[Opening Input data section]

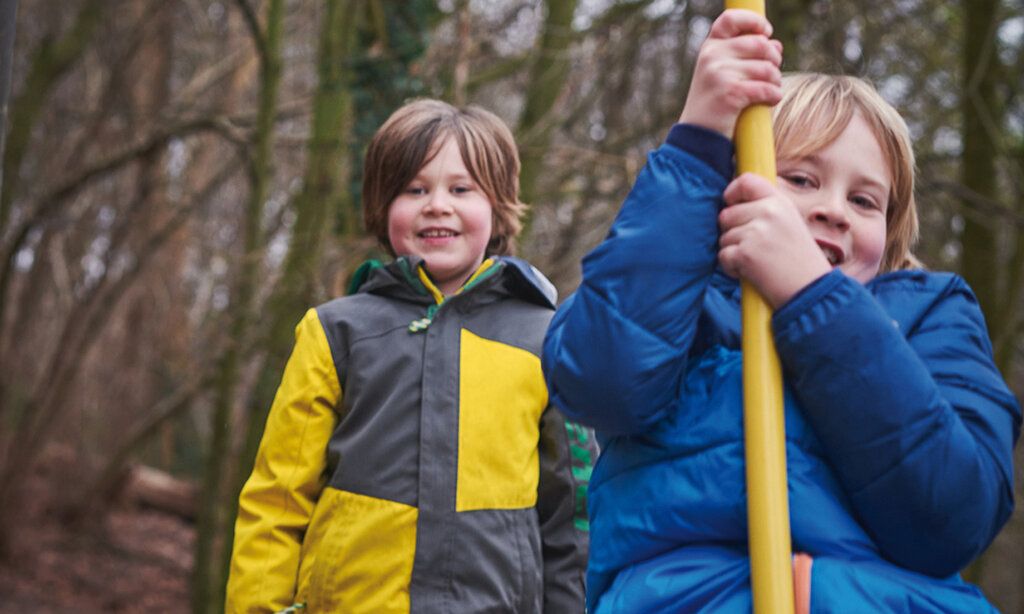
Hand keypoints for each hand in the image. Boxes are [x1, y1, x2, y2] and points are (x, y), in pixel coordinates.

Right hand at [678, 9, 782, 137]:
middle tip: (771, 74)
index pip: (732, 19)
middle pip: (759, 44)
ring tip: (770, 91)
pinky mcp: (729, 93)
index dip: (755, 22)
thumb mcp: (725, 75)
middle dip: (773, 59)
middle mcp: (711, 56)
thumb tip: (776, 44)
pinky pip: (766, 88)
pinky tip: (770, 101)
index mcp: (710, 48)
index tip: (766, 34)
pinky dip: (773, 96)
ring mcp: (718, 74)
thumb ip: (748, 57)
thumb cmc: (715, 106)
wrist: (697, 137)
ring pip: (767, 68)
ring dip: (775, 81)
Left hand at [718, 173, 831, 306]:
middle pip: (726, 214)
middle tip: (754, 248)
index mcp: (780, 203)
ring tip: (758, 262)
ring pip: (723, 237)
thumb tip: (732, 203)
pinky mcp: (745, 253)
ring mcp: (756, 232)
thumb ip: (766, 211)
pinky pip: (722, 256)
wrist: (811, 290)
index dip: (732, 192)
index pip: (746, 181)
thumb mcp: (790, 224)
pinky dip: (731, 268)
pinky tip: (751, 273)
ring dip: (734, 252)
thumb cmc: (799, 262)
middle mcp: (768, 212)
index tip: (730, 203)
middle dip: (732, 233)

[Closing Input data section]
[Opening Input data section]

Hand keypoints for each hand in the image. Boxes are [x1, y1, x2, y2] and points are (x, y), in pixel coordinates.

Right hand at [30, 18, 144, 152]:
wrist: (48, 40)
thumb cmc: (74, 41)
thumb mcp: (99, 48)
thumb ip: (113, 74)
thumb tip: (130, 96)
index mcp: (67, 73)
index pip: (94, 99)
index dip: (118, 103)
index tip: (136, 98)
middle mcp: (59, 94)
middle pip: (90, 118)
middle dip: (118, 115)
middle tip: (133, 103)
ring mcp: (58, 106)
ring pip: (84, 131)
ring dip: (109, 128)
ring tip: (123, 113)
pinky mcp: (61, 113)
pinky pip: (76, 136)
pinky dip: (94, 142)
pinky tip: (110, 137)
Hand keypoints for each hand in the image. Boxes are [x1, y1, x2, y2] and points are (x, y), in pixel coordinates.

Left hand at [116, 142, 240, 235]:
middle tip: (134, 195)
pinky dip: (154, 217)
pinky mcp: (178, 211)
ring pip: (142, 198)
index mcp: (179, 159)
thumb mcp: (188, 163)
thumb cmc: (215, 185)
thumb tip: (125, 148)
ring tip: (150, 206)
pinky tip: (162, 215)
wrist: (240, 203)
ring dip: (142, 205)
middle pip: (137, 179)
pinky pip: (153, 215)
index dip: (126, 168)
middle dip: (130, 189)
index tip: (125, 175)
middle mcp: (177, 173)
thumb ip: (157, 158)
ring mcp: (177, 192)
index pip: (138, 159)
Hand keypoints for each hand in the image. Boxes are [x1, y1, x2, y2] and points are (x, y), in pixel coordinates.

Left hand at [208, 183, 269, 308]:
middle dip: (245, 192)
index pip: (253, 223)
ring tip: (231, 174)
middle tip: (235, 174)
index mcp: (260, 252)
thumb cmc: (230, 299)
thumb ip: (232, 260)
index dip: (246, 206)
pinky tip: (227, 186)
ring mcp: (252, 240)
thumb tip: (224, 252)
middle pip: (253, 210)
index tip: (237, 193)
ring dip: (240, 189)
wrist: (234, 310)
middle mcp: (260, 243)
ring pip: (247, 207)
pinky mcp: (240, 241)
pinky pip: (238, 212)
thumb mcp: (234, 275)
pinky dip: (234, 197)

[Closing Input data section]
[Opening Input data section]

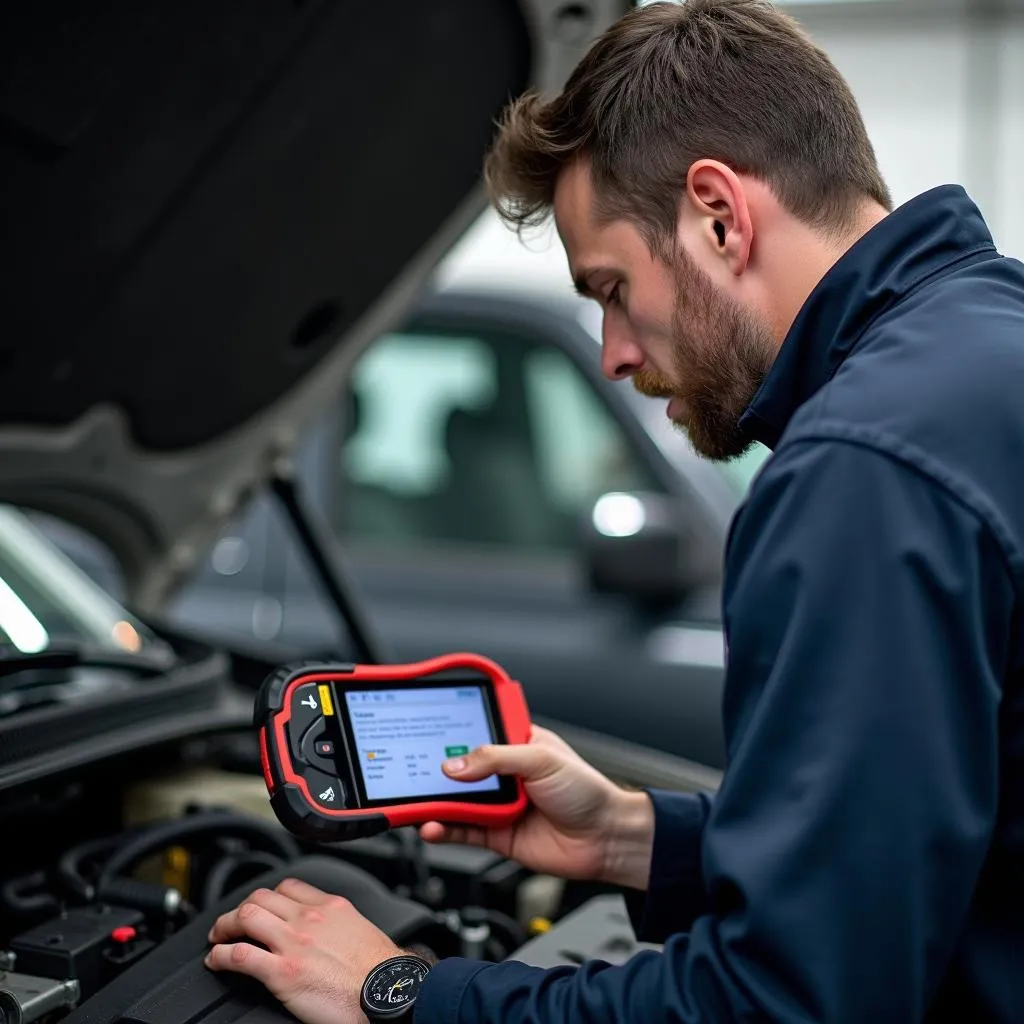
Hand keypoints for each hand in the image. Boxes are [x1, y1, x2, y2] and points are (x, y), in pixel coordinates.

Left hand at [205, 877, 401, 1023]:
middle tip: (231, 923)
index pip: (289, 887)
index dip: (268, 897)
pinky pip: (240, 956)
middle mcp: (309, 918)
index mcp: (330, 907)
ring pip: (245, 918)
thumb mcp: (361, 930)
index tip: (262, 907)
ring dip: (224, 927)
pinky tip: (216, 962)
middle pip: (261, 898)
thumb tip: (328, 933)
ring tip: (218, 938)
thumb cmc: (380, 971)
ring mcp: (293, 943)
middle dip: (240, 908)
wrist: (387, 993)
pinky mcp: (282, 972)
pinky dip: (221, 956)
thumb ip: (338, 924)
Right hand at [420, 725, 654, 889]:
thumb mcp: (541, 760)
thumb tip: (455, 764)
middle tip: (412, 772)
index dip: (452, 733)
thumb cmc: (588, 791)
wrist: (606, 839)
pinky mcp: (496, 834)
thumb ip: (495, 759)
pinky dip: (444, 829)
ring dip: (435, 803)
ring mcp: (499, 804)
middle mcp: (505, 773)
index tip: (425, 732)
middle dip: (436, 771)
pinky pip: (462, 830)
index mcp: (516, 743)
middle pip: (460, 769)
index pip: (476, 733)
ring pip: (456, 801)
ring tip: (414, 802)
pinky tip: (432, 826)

[Closing Input data section]

- [The task] Print only what lies in the material above starting at the line with "pinky pip: (462, 830)" and ending at the line with "pinky tip: (432, 826)", every line exactly as given.

- [Solved exercise]
pinky pip: (462, 830)
index mcp: (516, 743)
middle pip: (460, 769)
index pip: (476, 733)
ring pip: (456, 801)
ring tip: (414, 802)
pinky tip: (432, 826)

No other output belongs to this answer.